One-sided arm wrestling

© olly18 / Depositphotos.com

I had hoped that the retransmission fee fight between Dish Network and Tribune Broadcasting would be over quickly, but if anything, it’s grown worse. Dish offered baseball-style binding arbitration. Tribune countered with ads blaming Dish. Then Dish sued over the ads. I recognize that these steps are all about adding bargaining chips toward a final settlement, but it’s all so unnecessary.

The primary cause of the problem is that over-the-air TV broadcasters get to demand negotiate retransmission fees from pay-TV providers. (That’s if they’re popular. If a station isn’t popular, it can instead demand that pay-TV providers must carry that station no matter how few viewers want it.) These stations, granted the license to use the public airwaves to serve their communities, can withhold their programming from cable and satellite unless those viewers pay up.

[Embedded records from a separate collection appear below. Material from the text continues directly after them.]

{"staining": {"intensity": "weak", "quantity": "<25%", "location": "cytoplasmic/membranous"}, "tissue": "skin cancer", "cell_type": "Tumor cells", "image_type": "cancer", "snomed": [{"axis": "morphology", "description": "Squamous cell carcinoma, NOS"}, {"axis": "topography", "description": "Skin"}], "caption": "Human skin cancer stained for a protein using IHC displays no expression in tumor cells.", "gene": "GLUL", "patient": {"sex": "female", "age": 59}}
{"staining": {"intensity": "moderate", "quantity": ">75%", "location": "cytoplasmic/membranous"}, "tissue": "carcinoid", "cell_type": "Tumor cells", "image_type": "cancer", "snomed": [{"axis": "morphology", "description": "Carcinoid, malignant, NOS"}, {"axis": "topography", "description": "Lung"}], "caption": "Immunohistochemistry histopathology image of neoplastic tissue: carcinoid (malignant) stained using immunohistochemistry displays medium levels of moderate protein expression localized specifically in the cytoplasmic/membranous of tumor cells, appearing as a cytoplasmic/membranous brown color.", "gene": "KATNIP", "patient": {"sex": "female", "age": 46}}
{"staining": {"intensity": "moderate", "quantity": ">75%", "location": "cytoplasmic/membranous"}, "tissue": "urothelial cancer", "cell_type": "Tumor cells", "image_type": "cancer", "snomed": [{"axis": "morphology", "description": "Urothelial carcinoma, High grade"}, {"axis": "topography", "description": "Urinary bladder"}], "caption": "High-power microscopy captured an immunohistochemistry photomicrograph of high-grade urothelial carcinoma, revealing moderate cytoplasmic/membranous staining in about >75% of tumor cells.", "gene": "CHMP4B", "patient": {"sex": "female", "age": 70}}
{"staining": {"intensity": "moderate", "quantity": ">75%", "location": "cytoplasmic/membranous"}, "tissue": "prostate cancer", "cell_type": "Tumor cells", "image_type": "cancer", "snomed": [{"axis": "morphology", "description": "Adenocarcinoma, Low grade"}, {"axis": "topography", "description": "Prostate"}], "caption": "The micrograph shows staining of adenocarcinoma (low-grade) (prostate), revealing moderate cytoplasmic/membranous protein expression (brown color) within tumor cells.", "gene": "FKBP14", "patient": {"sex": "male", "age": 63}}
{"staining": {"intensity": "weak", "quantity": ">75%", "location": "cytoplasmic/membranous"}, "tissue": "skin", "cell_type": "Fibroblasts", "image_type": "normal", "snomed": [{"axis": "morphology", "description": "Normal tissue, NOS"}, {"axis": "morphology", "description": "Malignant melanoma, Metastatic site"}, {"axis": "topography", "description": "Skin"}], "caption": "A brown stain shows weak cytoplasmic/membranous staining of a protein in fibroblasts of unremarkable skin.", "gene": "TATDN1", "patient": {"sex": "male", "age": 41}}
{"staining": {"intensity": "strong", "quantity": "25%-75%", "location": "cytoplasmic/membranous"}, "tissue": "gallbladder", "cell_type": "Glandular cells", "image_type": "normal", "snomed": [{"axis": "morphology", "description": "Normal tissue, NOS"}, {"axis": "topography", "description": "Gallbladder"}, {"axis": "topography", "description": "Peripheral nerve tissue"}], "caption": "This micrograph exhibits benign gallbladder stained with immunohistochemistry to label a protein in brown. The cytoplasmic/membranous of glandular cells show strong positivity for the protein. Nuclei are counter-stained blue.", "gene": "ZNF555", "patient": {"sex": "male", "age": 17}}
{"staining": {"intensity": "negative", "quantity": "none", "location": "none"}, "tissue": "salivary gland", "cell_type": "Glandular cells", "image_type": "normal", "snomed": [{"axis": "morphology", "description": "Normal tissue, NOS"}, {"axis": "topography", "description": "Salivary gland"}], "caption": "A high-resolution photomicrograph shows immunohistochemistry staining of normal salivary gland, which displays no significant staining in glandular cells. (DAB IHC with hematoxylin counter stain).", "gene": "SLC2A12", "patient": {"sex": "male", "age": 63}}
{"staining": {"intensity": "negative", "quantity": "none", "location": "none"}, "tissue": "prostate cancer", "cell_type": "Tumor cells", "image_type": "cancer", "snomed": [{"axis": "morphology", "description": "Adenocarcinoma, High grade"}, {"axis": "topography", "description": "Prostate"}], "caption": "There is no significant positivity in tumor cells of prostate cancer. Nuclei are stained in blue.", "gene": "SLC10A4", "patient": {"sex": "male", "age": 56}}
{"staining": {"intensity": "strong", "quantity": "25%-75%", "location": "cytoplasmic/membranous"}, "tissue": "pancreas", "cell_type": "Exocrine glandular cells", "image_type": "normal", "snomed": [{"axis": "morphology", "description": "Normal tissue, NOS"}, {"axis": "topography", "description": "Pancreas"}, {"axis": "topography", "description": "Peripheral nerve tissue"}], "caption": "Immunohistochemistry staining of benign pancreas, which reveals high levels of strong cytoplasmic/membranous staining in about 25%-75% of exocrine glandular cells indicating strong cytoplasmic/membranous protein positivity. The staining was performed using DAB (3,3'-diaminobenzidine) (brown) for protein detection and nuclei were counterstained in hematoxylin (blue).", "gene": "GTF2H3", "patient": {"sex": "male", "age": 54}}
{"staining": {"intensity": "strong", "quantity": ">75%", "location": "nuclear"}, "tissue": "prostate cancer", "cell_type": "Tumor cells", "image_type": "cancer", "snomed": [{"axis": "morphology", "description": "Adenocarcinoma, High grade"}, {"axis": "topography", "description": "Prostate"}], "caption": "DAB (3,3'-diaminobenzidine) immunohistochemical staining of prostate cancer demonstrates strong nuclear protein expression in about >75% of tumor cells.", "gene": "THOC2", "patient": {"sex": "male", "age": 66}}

TV stations have all the leverage. If one pay-TV company balks, the station can urge viewers to switch to another, and that’s exactly what Tribune has done. A media conglomerate that controls both cable networks and OTA stations can use retransmission fee negotiations to force the providers to carry the networks or raise those prices too. That’s also what Tribune is doing.

It’s no wonder that stations reject calls for arbitration or any other changes to the current system. If you’ve got the only oasis for 100 miles, you won’t be interested in negotiating the price of water. No wonder that, according to SNL Kagan, total retransmission fees have risen from $200 million 10 years ago to over $7.7 billion this year and are projected to reach $11.6 billion by 2022.

In my ideal world, part of TV broadcasters’ social contract would include allowing anyone to retransmit any OTA station for free. That’s not going to happen. Heck, even the United Kingdom is considering allowing such fees. But I’ve got a solution that’s almost as good.

Consider music. When someone wants to play Yesterday, they don’t need to negotiate with Paul McCartney. There are rights organizations that have negotiated fair-market royalty rates with representatives of the parties that use music.

Now apply that to OTA TV. Suppose that the major networks and other TV ownership groups sat down with the cable and satellite TV companies. They could negotiate a formula that provides fair-market retransmission fees for each station. I imagine that the formula would be based on the average number of viewers, with a certain no-fee threshold for must-carry stations. If average ratings go up over a year (or quarterly), that station earns a higher fee from the pay-TV service. Every few years, the parties sit down and hash out any changes. Everyone benefits by saving all the time and money currently spent negotiating each station group’s demands with each pay-TV service. No OTA station ever gets blacked out on any provider, yet everyone gets a fair return.

This too will never happen without government intervention. Even with assurances of a fair return on OTA fees, conglomerates would lose the leverage to force better terms for their cable channels. But this plan might just be balanced enough to work if viewer groups and pay-TV lobbyists ever get together to lean on Washington. At the very least, it’s a pleasant dream.